Fünf tolle Tage an der Küste

Sie ist wie ein Naturereignis an Schleswig-Holsteins Westküste: Die weltgrößte Windmesse in Husum sorgt dort für einen echten Ausnahmezustand. Sogar einen Stau hat es schon gegeben

AUS HUSUM SVEN-MICHAEL VEIT

Die beiden Herren aus Korea scheinen ernsthaft interessiert zu sein. Aufmerksam lauschen sie am Stand einer Augsburger Elektrotechnikfirma den Ausführungen ihres Gesprächspartners. Auf 50 Jahre Erfahrung mit „Schleifringübertragern“ verweist er, und die wesentlichen Fakten gibt es selbstredend auch in bunten englischsprachigen Prospekten. Die Herren aus Korea blättern und nicken.

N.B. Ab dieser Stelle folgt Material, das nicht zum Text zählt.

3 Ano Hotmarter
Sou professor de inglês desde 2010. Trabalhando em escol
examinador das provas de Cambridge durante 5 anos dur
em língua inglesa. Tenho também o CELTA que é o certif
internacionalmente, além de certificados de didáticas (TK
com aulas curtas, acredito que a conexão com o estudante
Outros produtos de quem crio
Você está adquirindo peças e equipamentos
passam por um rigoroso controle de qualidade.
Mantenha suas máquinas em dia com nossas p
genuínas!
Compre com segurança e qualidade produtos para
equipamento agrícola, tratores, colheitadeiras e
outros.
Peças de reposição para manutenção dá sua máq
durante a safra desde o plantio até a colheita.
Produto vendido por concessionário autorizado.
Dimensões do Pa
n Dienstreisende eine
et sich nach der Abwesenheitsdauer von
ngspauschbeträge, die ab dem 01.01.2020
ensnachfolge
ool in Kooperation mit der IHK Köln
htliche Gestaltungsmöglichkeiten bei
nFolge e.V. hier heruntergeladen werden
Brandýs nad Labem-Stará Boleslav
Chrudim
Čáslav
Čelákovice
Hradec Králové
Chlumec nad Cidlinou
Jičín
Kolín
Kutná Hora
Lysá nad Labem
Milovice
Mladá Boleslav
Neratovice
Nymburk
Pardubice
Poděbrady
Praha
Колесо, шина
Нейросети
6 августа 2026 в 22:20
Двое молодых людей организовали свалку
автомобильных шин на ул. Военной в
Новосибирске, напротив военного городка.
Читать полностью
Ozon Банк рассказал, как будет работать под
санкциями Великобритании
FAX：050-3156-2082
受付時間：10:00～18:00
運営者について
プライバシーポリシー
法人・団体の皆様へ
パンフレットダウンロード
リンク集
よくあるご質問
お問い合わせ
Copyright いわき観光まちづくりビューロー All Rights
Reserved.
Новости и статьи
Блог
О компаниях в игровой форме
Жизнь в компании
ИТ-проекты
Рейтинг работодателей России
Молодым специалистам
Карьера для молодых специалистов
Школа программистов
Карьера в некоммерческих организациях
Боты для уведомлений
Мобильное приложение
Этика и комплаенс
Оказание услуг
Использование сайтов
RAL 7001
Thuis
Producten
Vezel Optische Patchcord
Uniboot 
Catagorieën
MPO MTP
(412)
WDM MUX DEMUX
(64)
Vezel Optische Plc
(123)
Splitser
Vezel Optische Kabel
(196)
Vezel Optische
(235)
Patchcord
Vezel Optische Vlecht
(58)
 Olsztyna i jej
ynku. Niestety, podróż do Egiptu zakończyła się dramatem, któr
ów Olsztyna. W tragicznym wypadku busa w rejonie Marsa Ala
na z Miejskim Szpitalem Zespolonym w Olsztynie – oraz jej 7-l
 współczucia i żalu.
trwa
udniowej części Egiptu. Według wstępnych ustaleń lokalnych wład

Alle zwei Jahre versetzt die Husumwind die Kleinstadt am Wattenmeer in den Ausnahmezustand. Etwa 17.000 Messebesucher erwarten die rund 23.000 Einwohner der nordfriesischen Metropole während der tollen fünf Tage von Dienstag bis zum Samstag, alle Hotels der Stadt und in weitem Umkreis sind seit langem ausgebucht, die Restaurants und Kneipen sind jeden Abend voll, und die Droschkenunternehmen der Region fahren Sonderschichten. „Gestern Nachmittag hatten wir hier einen Stau“, erzählt der Taxifahrer auf dem vier Kilometer langen Weg vom Hauptbahnhof zum Messegelände dem Journalisten aus Hamburg: „Das kommt hier echt nicht alle Tage vor.“

Aus kleinen Anfängen 1989 in einer ehemaligen Viehauktionshalle wurde die größte Windenergiemesse der Welt. 640 Aussteller sind es in diesem Jahr: neuer Rekord. Die Ausstellungsfläche vor den vier festen Hallen wurde mit Zelten und Containern auf über 15.000 Quadratmeter erhöht: neuer Rekord. Mehr als 30 Länder sind in diesem Jahr vertreten: neuer Rekord. China ist schon lange Stammgast, und dieses Mal ist auch Konkurrenz aus Taiwan nach Nordfriesland gekommen.

Die USA und Frankreich sind stark vertreten mit eigenen Länderpavillons, der Ontario Investment Service preist die ostkanadische Provinz in Hochglanzbroschüren („auf Recyclingpapier“) in Englisch und ausgezeichnetem Deutsch als „Standort für globale Unternehmen der Zukunftsindustrien“ – die Windenergie ist eine von ihnen.

Und sie ist eine, die Arbeitsplätze schafft. Rund 80.000 sind es zurzeit in Deutschland, gab der Bundesverband Windenergie gestern auf der Messe bekannt. Bis 2020 sollen nach Schätzungen der Branche etwa 36.000 weitere hinzukommen. Und das nicht nur in rein technischen Belangen wie die Herstellung neuartiger „Aluminium Anodes“. Die seien, wenn man der Herstellerfirma glaubt, wahre Wunderwerke bei der Sicherung von Ölplattformen – oder eben künftig Offshore-Windmühlen – gegen allzu raue See.

Nein, auch die Dienstleistungsbranche knüpft Kontakte auf der Husumwind. So wie jene „Attorney at Law“ – früher: Rechtsanwältin – aus Osnabrück, deren Kanzlei sich spezialisiert hat auf „Renewable Energy Law“ und angrenzende Rechtsprobleme. Oder der Versicherungsmakler von der nahen Halbinsel Eiderstedt, der dem „lieben Windmüller“ eine der richtig guten Nachrichten dieser Messe verkündet: Deutschlands erste Rechtsschutzversicherung für Betreiber von Windenergieanlagen „ist endlich da“.